A newly-announced challenge is offering a total of $10 million in prizes to those who can create reliable deepfake-spotting software.
It’s a good approach in life not to believe everything you see — but it’s a vital skill on today’s Internet. In response to the dangers posed by deepfakes, realistic AI-generated videos of people doing and saying fictional things, a group of technology firms and academics have banded together to find a solution.
The group, which also includes Facebook, announced Tuesday that they’re launching a public race to develop technology for detecting deepfakes.
Fake videos, real prizes
“The goal of the challenge is to produce technology that everyone can use to better detect when AI has been used to alter a video in order to mislead the viewer,” said Facebook chief technical officer Mike Schroepfer.
In total, Facebook is dedicating $10 million to the program. The challenge, called the Deepfake Detection Challenge (DFDC), will have a leaderboard and prizes, which will be given out “to spur the industry to create new ways of detecting and preventing media manipulated via AI from being used to mislead others,” Schroepfer explains.
Microsoft and the Partnership on AI have also thrown their weight behind the initiative. Partnership on AI is an industry-backed group whose mission is to promote beneficial uses of artificial intelligence. It includes members from the Massachusetts Institute of Technology, Cornell University, University of Oxford, University of California-Berkeley, University of Maryland, and University at Albany. It’s backed by Apple, Amazon, IBM and other tech firms and non-governmental organizations
All in all, the DFDC is likely the single most significant move ever taken against the dissemination of altered video and audio material intended to misinform public discourse. It’s also the first project on the subject of media integrity started by Partnership on AI.

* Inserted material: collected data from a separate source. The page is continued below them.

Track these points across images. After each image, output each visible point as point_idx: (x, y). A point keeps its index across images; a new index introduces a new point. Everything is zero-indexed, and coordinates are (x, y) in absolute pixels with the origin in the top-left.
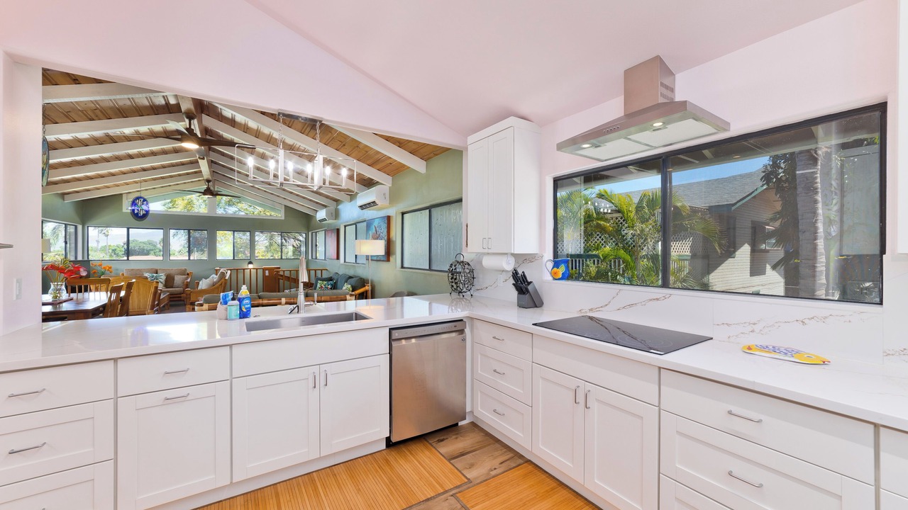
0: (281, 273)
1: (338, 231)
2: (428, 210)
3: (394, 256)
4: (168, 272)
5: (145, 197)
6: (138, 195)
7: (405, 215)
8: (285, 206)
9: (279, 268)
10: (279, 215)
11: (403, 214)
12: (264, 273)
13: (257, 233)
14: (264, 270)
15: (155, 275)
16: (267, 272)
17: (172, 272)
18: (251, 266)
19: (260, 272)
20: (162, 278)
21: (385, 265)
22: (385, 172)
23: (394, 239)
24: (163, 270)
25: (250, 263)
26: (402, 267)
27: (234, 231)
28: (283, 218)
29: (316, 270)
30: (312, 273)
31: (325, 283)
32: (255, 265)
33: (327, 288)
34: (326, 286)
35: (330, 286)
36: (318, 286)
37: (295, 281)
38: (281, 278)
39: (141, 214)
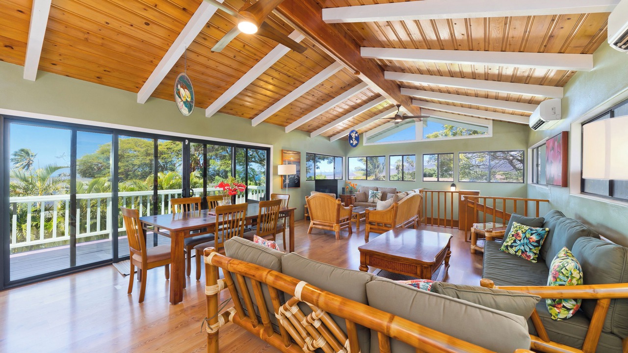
0: (481, 202)
4: (384, 190)
5: (356, 130)
6: (352, 129)
8: (493, 120)
9: (477, 193)
12: (460, 198)
14: (460, 193)
15: (375, 192)
16: (462, 196)
17: (387, 190)
18: (453, 189)
19: (456, 195)
25: (453, 185)
28: (491, 136)
29: (538, 202)
30: (532, 205)
31: (527, 228)
32: (459, 188)
33: (528, 239)
34: (528, 235)
35: (535, 238)
36: (512, 231)
37: (493, 211)
38: (472, 206)
39: (354, 144)
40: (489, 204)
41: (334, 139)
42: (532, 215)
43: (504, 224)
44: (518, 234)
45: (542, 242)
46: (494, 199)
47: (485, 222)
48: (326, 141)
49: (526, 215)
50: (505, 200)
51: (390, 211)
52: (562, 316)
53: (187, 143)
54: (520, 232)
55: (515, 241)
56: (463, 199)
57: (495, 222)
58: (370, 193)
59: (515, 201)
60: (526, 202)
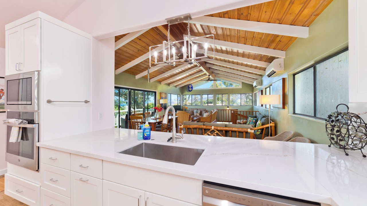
0: (239, 113)
1: (262, 91)
2: (312, 69)
3: (287, 105)
4: (201, 110)
7: (296, 76)
8: (242, 82)
9: (237, 110)
10: (240, 87)
11: (294, 75)
12: (231, 112)
13: (230, 95)
14: (231, 110)
15: (197, 110)
16: (232, 111)
17: (202, 110)
18: (228, 109)
20: (199, 112)
21: (283, 111)
22: (279, 49)
23: (287, 93)
24: (199, 109)
25: (228, 107)
26: (294, 113)
27: (222, 94)
28: (241, 88)
29: (256, 112)
30: (254, 113)
31: (252, 118)
32: (230, 108)
33: (253, 121)
34: (253, 120)
35: (254, 121)
36: (249, 120)
37: (243, 116)
38: (236, 114)
39: (191, 90)
40: (242, 114)
41: (178, 87)
42: (254, 115)
43: (246, 120)
44: (250, 120)
45: (256, 122)
46: (243, 111)
47: (240, 120)
48: (175, 88)
49: (253, 115)
50: (246, 111)
51: (209, 117)
52: (258, 133)
53: (130, 91)
54: (251, 120)
55: (250, 123)
56: (232, 112)
57: (243, 119)
58: (195, 111)
59: (250, 112)
60: (253, 112)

Deepfakes “have significant, global implications for the legitimacy of information online, the quality of public discourse, the safeguarding of human rights and civil liberties, and the health of democratic institutions,” explains the executive director of the Partnership on AI, Terah Lyons.

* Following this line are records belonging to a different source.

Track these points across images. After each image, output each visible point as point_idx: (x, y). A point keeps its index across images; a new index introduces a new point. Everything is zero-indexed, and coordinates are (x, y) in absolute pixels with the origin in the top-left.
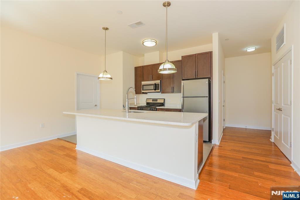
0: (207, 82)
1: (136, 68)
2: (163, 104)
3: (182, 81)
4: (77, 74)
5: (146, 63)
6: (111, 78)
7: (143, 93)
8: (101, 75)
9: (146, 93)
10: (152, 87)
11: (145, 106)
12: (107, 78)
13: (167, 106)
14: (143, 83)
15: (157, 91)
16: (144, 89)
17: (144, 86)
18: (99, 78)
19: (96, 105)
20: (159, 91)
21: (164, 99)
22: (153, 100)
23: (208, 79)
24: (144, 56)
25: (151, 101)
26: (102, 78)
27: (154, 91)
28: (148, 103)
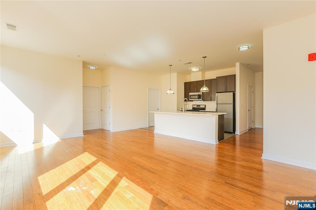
0: (232, 95)
1: (185, 83)
2: (204, 109)
3: (216, 94)
4: (149, 89)
5: (192, 80)
6: (174, 93)
7: (190, 101)
8: (168, 92)
9: (192, 101)
10: (197, 97)
11: (192, 110)
12: (171, 93)
13: (207, 110)
14: (190, 94)
15: (200, 99)
16: (191, 98)
17: (191, 96)
18: (167, 93)
19: (158, 109)
20: (201, 99)
21: (205, 105)
22: (197, 106)
23: (232, 93)
24: (191, 74)
25: (196, 107)
26: (169, 93)
27: (198, 99)
28: (193, 108)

Facebook said the funds it put up for grabs will go towards research collaborations and prizes for the challenge. Facebook itself will also enter the competition, but not accept any of the prize money. According to the DFDC website, the challenge will run throughout 2020. A winner will be selected using “a test mechanism that enables teams to score the effectiveness of their models, against one or more black-box test sets from our founding partners.”